My main focus is on a medieval tower that I leased about 15 years later in the western city of Wrocław shortly after Poland joined the EU in 2004. I became involved in its restoration while making use of the historical building to own and operate an all-in-one art gallery, intimate cinema, live music club, educational center, wine bar and restaurant serving fusion world cuisine. As my restaurant received prominent attention in published tourist guides from New York to London, it would have appeared that I was in the right place and the right time to ride the wave of Poland’s “success story.”
When frequently asked why on earth I chose Poland as a place to live, I came up with the answer:
“It was my strange destiny.”
I have decided to tell the story here as an interactive online experience.

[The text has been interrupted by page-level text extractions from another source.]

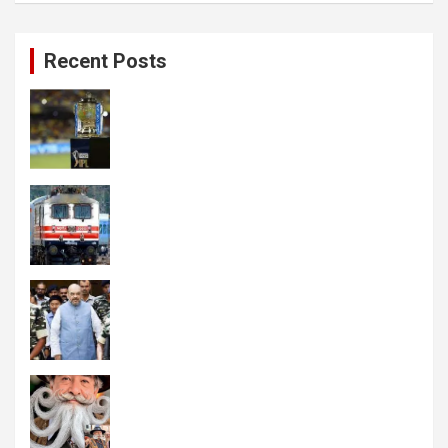
Recent Posts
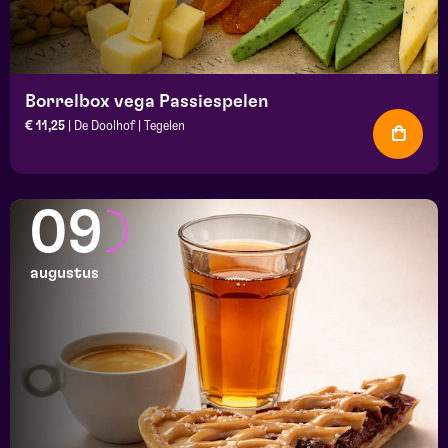
Borrelbox vega Passiespelen
€ 11,25
| De Doolhof | Tegelen
09
augustus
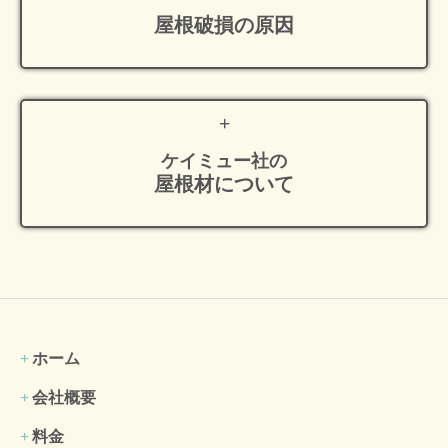
屋根破損の原因
ケイミュー社の
屋根材について
ホーム
会社概要
料金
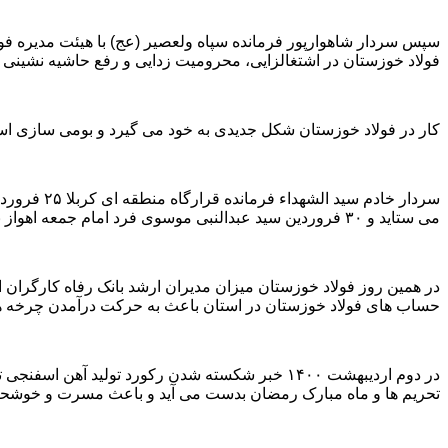
سپس سردار شاهوارپور فرمانده سپاه ولعصیر (عج) با هیئت مدیره فول
فولاد خوزستان در اشتغالزایی، محرومیت زدایی و رفع حاشیه نشینی 
کار در فولاد خوزستان شکل جدیدی به خود می گیرد و بومی سازی اسلاید گیت پاتیل از نوع CS80 توسط نیر
سردار خاد
می ستاید و ۳۰ فروردین سید عبدالنبی موسوی فرد امام جمعه اهواز بر فعالیت های درخشان این شرکت بزرگ صحه می گذارد.
در همین روز فولاد خوزستان میزان مدیران ارشد بانک رفاه کارگران 
حساب های فولاد خوزستان در استان باعث به حرکت درآمدن چرخه ها
تحریم ها و ماه مبارک رمضان بدست می آید و باعث مسرت و خوشحا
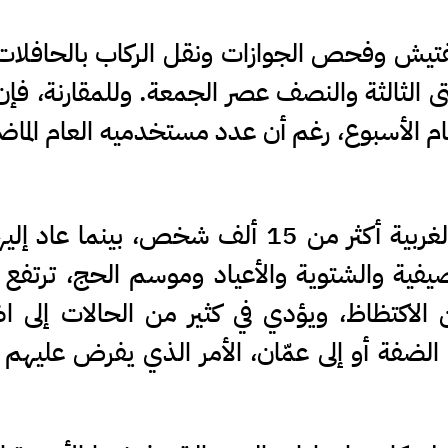
لتفتيش وفحص الجوازات ونقل الركاب بالحافلا
ى الثالثة والنصف عصر الجمعة. وللمقارنة، فإن
ام الأسبوع، رغم أن عدد مستخدميه العام الماض
وخلال الأسبوع الماضي غادر الضفة الغربية أكثر من 15 ألف شخص، بينما ع
 الصيفية والشتوية والأعياد وموسم الحج، ترتفع 
 الاكتظاظ، ويؤدي في كثير من الحالات إلى ا
الضفة أو إلى عمّان، الأمر الذي يفرض عليهم أح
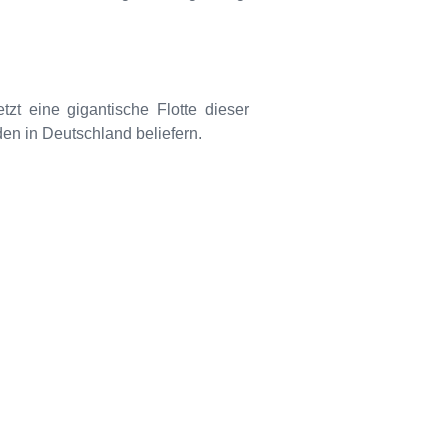
zt eine gigantische Flotte dieser
en in Deutschland beliefern.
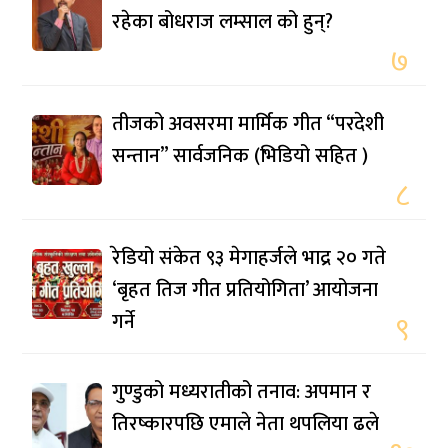
रहेका बोधराज लम्साल को हुन्?
७
तीजको अवसरमा मार्मिक गीत “परदेशी
सन्तान” सार्वजनिक (भिडियो सहित )
८
रेडियो संकेत ९३ मेगाहर्जले भाद्र २० गते
‘बृहत तिज गीत प्रतियोगिता’ आयोजना
गर्ने
९
गुण्डुको मध्यरातीको तनाव: अपमान र
तिरष्कारपछि एमाले नेता थपलिया ढले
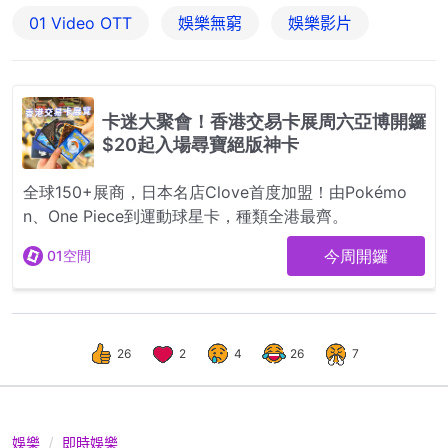
01‌ ‌Video‌ ‌OTT
娛樂無窮
娛樂影片
26
2
4
26
7
娛樂
即時娛樂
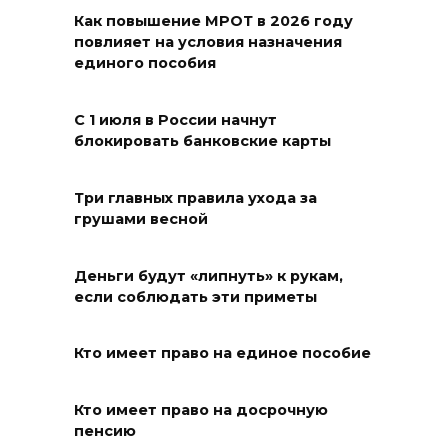
из-за ухудшения погоды
Как повышение МРОТ в 2026 году
повлияет на условия назначения
07 августа 2026 19:39
единого пособия
Сап-фестиваль, ночной забег
С 1 июля в России начнут
и турниры: как в Ростове
блокировать банковские карты
отметят День физкультурника
07 августа 2026 19:19
Три главных правила ухода за
грушами весной
В Таганроге из-за аварии
отключили свет на четырех
Деньги будут «липнуть» к рукам,
если соблюдать эти приметы
улицах
07 августа 2026 18:42
Кто имеет право на единое пособие
В Ростовской области более
Кто имеет право на досрочную
2000 жителей бесплатно
пенсию
осваивают новые профессии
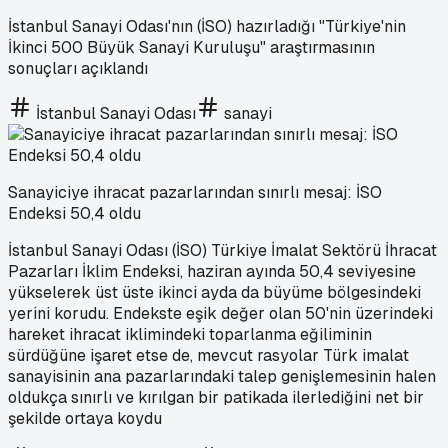
İstanbul Sanayi Odası'nın (İSO) hazırladığı "Türkiye'nin
İkinci 500 Büyük Sanayi Kuruluşu" araştırmasının
sonuçları açıklandı
İstanbul Sanayi Odası
sanayi
Sanayiciye ihracat pazarlarından sınırlı mesaj: İSO
Endeksi 50,4 oldu
İstanbul Sanayi Odası (İSO) Türkiye İmalat Sektörü İhracat
Pazarları İklim Endeksi, haziran ayında 50,4 seviyesine
yükselerek üst üste ikinci ayda da büyüme bölgesindeki
yerini korudu. Endekste eşik değer olan 50'nin üzerindeki
hareket ihracat iklimindeki toparlanma eğiliminin
sürdüğüne işaret etse de, mevcut rasyolar Türk imalat
sanayisinin ana pazarlarındaki talep genişlemesinin halen
oldukça sınırlı ve kırılgan bir patikada ilerlediğini net bir
şekilde ortaya koydu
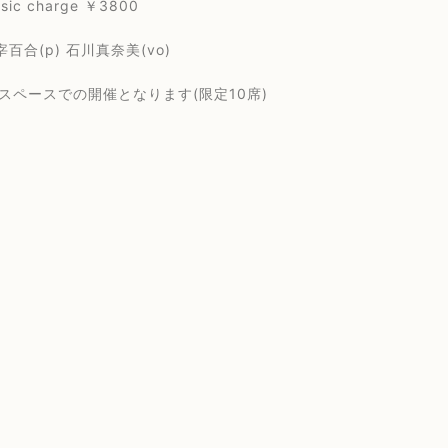
 charge ￥3800
(p) 石川真奈美(vo)
ペースでの開催となります(限定10席)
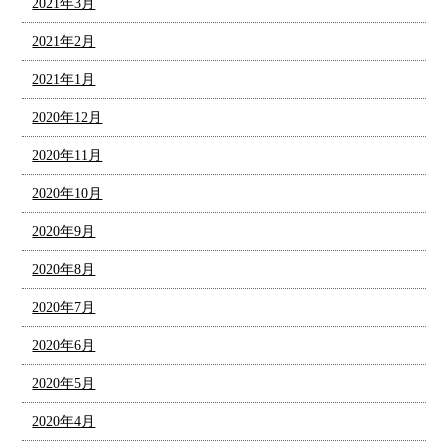
2021年3月
2021年2月
2021年1月
2020年12月
2020年11月
2020年10月
2020年9月
2020年8月
2020年7月
2020年6月
2020年5月
2020年4月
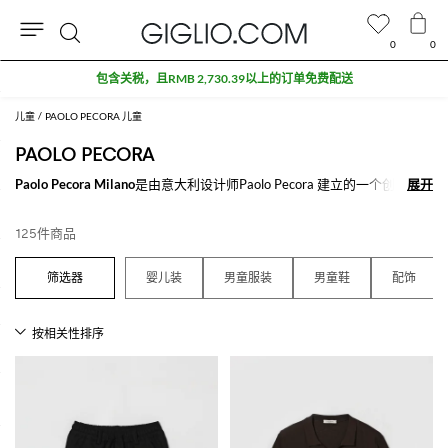
0
0
搜
奥特莱斯专区额外九折
索
儿童
PAOLO PECORA 儿童
PAOLO PECORA
Paolo Pecora Milano
是由意大利设计师Paolo Pecora 建立的一个创意和
展开
展开
具有创业精神的品牌，在一个完美的制度下已经成为一家专业生产针织品
的新兴品牌，极其注重服装的细节和合身度。 Paolo Pecora 系列转向了
125件商品
一个精致的男士独家设计：带有几何图案、彩色的针织衫和羊毛衫，夹克
和外套奢华的细节突出了Paolo Pecora男士服装的独特之处。
婴儿装
男童服装
男童鞋
配饰
查看所有
PAOLO PECORA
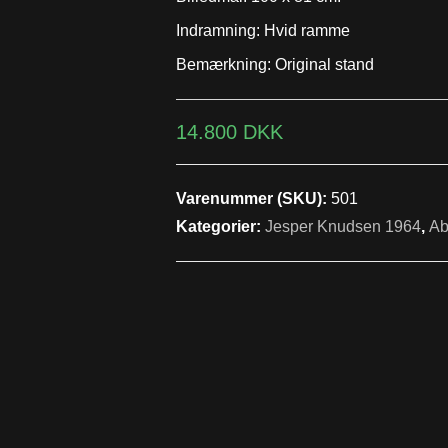
Indramning: Hvid ramme
Bemærkning: Original stand
14.800
DKK
Varenummer (SKU):
501
Kategorier:
Jesper Knudsen 1964
,
Ab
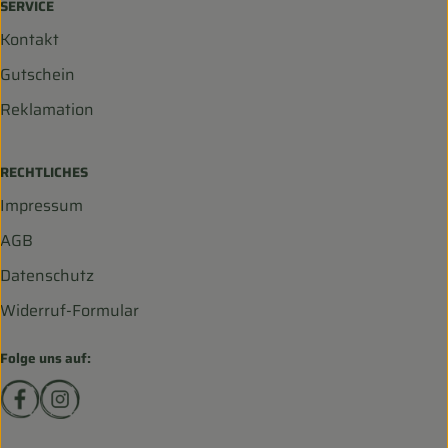
SERVICE
Kontakt
Gutschein
Reklamation
RECHTLICHES
Impressum
AGB
Datenschutz
Widerruf-Formular
Folge uns auf:
Externer Link zu https://www.facebook.com/biohofscha
Externer Link zu https://www.instagram.com/bio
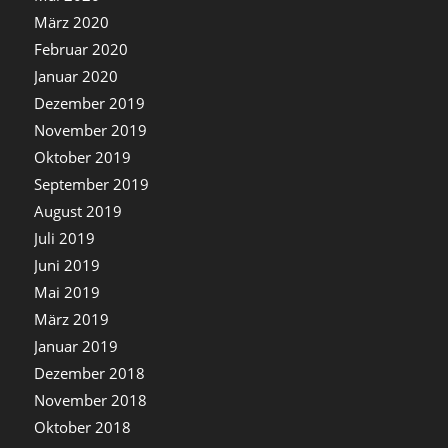
März 2020
Februar 2020
Januar 2020
Dezember 2019
November 2019
Oktober 2019
September 2019
August 2019
Juli 2019
Juni 2019
Mai 2019
März 2019
Januar 2019
Dezember 2018
November 2018
Oktober 2018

This unconventional means of storytelling entails photographs I began taking during my first visit in 1989, videos, music, graphic artworks, documents and hyperlinked online references. Presented here is extensive documentation of the tower’s restoration, its history, my former cultural and gastronomic business inside of the tower and a photographic portrait of the city of Wrocław from 1989 until 2013 (photos and video clips from 2013 were shot during a return visit one year after i had left the country). Also included are a few photos that were taken for me since then; they are found in the later chapters of this story.
I have never before publicly presented most of the material that dates back to the day that the decision was made to allow for Poland’s first free elections. It was obvious to me that I had to document everything from a personal perspective and I did this at first by taking photos, keeping a journal and making graphic drawings. Revolutionary hi-tech innovations allowed my creative skills to evolve in several new directions. The rapid transformation of former USSR satellite countries paralleled global technological advancements. In a redeveloping country, it thus became possible to record quality digital music as a one-man band or even as an orchestra. Capturing the Polish experience of rapid globalization, on my own and with a minuscule budget, I could shoot, edit and create special effects for a film, albeit not of the kind of quality intended for cinematic commercial consumption. At first I applied these and other newly developed creative skills to artistic and musical events, then later on to my business ventures.
By the same token, the trials of ensuing technical challenges that I faced amidst the country’s crumbling infrastructure tell a story in and of itself. Still, this was nothing compared to creating a new business in the face of the remnants of both a medieval architectural edifice and a Kafkaesque post-communist bureaucracy that is still going strong a quarter of a century since Poland’s first free elections. My tale attempts to describe from a user-unfriendly perspective the peculiar convergence of the leftovers of Poland’s haunted past with the powerful influences of globalization.
My in-the-trenches accounting of Poland’s dramatic transformation began when I was fatefully invited to the country in 1989 on the exact day that the decision was made to hold the first free elections. It continues even now, long after I escaped in 2012 from what turned into an unimaginable entrapment. Thus, it would have seemed inconceivable that just over two years before the 25-year celebration, I fled from Poland like a fugitive on the run.